The September death of Nassau County Legis. Judith Jacobs stalled efforts to reduce accidents at a deadly intersection in Roslyn Heights, but her successor is part of a renewed push to install a traffic light on the roadway.
North Hempstead Councilman Peter Zuckerman said this week that there is new interest in adding a traffic signal at the intersection of Roslyn Road and Locust Lane. Zuckerman has met with Jacobs’ successor, Arnold Drucker (D-Plainview), and the two plan to host a public forum about the intersection next month.
“The real crux of the situation is that we need a traffic light at that intersection,” Zuckerman said. “And we have been working on this for quite some time.”

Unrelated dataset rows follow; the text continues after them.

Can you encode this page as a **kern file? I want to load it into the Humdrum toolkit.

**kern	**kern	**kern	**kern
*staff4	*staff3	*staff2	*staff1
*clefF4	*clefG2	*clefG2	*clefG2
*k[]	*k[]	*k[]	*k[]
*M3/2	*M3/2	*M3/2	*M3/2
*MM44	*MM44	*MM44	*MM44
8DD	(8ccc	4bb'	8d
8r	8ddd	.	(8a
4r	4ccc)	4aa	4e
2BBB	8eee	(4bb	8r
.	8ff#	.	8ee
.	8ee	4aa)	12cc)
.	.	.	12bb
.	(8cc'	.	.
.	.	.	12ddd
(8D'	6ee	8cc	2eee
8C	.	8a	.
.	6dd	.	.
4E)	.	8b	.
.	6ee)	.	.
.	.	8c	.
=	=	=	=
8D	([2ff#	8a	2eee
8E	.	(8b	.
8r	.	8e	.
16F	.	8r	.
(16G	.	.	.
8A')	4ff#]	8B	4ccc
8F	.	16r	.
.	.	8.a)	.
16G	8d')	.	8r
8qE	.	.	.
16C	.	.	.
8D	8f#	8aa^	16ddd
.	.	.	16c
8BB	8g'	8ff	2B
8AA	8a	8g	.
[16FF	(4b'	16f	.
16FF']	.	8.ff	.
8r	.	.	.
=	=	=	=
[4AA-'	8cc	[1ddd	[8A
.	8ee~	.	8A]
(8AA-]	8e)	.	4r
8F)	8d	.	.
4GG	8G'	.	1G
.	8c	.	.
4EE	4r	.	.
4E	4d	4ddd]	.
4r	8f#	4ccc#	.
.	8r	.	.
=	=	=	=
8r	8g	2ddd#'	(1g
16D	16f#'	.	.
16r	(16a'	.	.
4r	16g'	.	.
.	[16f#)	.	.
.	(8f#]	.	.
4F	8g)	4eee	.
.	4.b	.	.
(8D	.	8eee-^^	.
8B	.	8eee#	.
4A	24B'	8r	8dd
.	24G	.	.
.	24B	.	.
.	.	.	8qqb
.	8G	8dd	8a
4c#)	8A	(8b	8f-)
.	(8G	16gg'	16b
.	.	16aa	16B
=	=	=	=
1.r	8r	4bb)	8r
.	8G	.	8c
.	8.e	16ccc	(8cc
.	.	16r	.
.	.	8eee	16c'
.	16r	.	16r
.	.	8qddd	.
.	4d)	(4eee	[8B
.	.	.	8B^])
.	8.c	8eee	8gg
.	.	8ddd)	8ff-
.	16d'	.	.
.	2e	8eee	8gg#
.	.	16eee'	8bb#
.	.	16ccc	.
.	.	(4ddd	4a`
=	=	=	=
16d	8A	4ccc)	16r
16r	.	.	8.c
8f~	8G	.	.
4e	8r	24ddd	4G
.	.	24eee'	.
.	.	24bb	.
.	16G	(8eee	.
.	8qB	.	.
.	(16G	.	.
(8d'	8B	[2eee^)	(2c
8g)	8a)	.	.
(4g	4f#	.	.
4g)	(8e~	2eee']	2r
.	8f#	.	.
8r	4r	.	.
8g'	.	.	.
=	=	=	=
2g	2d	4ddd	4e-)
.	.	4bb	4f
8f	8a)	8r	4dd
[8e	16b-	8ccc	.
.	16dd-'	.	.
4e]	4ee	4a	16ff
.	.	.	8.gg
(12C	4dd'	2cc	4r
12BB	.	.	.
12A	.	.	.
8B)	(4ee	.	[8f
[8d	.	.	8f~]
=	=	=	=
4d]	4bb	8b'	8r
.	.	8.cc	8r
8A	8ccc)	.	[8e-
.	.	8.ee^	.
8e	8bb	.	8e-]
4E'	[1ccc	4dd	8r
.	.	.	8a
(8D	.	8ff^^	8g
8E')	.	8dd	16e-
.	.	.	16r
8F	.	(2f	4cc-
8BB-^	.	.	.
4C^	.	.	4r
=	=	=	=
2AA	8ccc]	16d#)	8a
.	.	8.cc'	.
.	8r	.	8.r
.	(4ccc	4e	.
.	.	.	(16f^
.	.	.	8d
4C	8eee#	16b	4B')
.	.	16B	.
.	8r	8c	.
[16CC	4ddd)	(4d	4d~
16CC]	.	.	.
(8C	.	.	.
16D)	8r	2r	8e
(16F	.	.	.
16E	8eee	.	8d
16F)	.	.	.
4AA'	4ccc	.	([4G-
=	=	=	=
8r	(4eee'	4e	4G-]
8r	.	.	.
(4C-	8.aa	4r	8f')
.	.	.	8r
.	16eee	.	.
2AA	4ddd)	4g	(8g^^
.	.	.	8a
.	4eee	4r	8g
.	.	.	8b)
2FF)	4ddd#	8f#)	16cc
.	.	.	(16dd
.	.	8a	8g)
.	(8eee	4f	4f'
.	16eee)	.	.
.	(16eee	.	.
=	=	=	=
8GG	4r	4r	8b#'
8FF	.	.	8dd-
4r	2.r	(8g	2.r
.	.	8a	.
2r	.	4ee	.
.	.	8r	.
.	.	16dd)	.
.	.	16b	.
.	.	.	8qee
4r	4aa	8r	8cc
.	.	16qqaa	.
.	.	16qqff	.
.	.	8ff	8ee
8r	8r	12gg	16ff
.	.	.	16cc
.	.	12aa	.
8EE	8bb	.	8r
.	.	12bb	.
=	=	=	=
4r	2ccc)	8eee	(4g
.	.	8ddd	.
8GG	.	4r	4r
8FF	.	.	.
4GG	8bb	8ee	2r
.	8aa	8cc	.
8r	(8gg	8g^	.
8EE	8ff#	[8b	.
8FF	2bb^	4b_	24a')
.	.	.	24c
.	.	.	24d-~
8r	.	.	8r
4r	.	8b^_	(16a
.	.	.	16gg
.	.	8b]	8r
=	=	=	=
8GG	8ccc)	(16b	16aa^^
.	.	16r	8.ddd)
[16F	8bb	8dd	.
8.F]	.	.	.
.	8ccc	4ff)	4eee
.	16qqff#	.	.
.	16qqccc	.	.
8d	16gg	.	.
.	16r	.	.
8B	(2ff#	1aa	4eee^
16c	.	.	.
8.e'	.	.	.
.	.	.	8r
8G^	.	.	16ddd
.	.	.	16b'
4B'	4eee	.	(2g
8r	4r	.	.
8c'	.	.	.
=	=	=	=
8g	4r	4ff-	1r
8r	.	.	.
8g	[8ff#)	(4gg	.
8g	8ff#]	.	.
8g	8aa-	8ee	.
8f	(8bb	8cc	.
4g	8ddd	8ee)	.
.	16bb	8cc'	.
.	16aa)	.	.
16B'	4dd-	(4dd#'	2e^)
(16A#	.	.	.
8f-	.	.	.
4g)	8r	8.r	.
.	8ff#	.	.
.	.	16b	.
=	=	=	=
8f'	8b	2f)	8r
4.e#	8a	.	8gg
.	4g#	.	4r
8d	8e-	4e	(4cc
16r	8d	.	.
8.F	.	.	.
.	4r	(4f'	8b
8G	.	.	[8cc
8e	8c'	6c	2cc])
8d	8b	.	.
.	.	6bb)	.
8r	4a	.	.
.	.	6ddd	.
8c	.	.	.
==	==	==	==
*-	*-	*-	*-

Zuckerman said Jacobs had wanted to have a public hearing on the issue and get a light installed this year.
Locust Lane is a town road within North Hempstead, but because the four-lane Roslyn Road is a county thoroughfare, Nassau County officials must approve, construct and maintain any new stoplights.
Zuckerman met last month with Drucker and explained why residents believe the section of Roslyn Road just south of Locust Lane is dangerous and want a stoplight there, including its history of traffic accidents.
In 2014, three people died near the intersection in a one-month span. In March 2014, Steven Clancy and Javier Gonzalez, both 19 and from Mineola, were killed when their car struck a curb and crashed into a tree in the backyard of a home in Roslyn Heights. Less than a month later, Facundo R. Ponce, 43, of Glen Head, died after his pickup truck collided with a charter bus on Roslyn Road in Albertson.
Drucker said Tuesday that the traffic on Roslyn Road is “one of the most problematic in the county.” He said addressing the concerns is one of his top priorities.
He said county officials are also considering reducing Roslyn Road to one lane. He said public works officials conducted a traffic study last summer that suggested a one-lane option would be a better long-term solution.
Still, a stoplight isn’t completely off the table, Drucker said.
“The installation of the stoplight is certainly the fastest and most cost-efficient option to the road, and it would satisfy most residents’ concerns,” Drucker said.
When a public hearing is held, residents would be able to comment on what they would like to see officials do to fix the intersection.
“They’re looking for something immediate, but we have a responsibility to look into the feasibility of doing long-range corrections, too,” Drucker said.
Jonathan Cheris, president of Temple Sinai of Roslyn, said he favors adding a stoplight. His temple is about 100 yards north of the intersection.
Cheris said he drives on Roslyn Road every day and a sharp curve means drivers don’t see it until it’s too late. North Hempstead Town officials have put signs near the intersection on Locust Lane, but don’t have the jurisdiction to do the same on Roslyn Road.
“You don’t have a line of sight ...[where] the road starts to bend,” Cheris said. “People can accelerate, and it’s not always clear that the curve is about to happen.”
Cheris said he believes a stoplight would fix the problem and “protect our members as they’re going in and out of the temple.”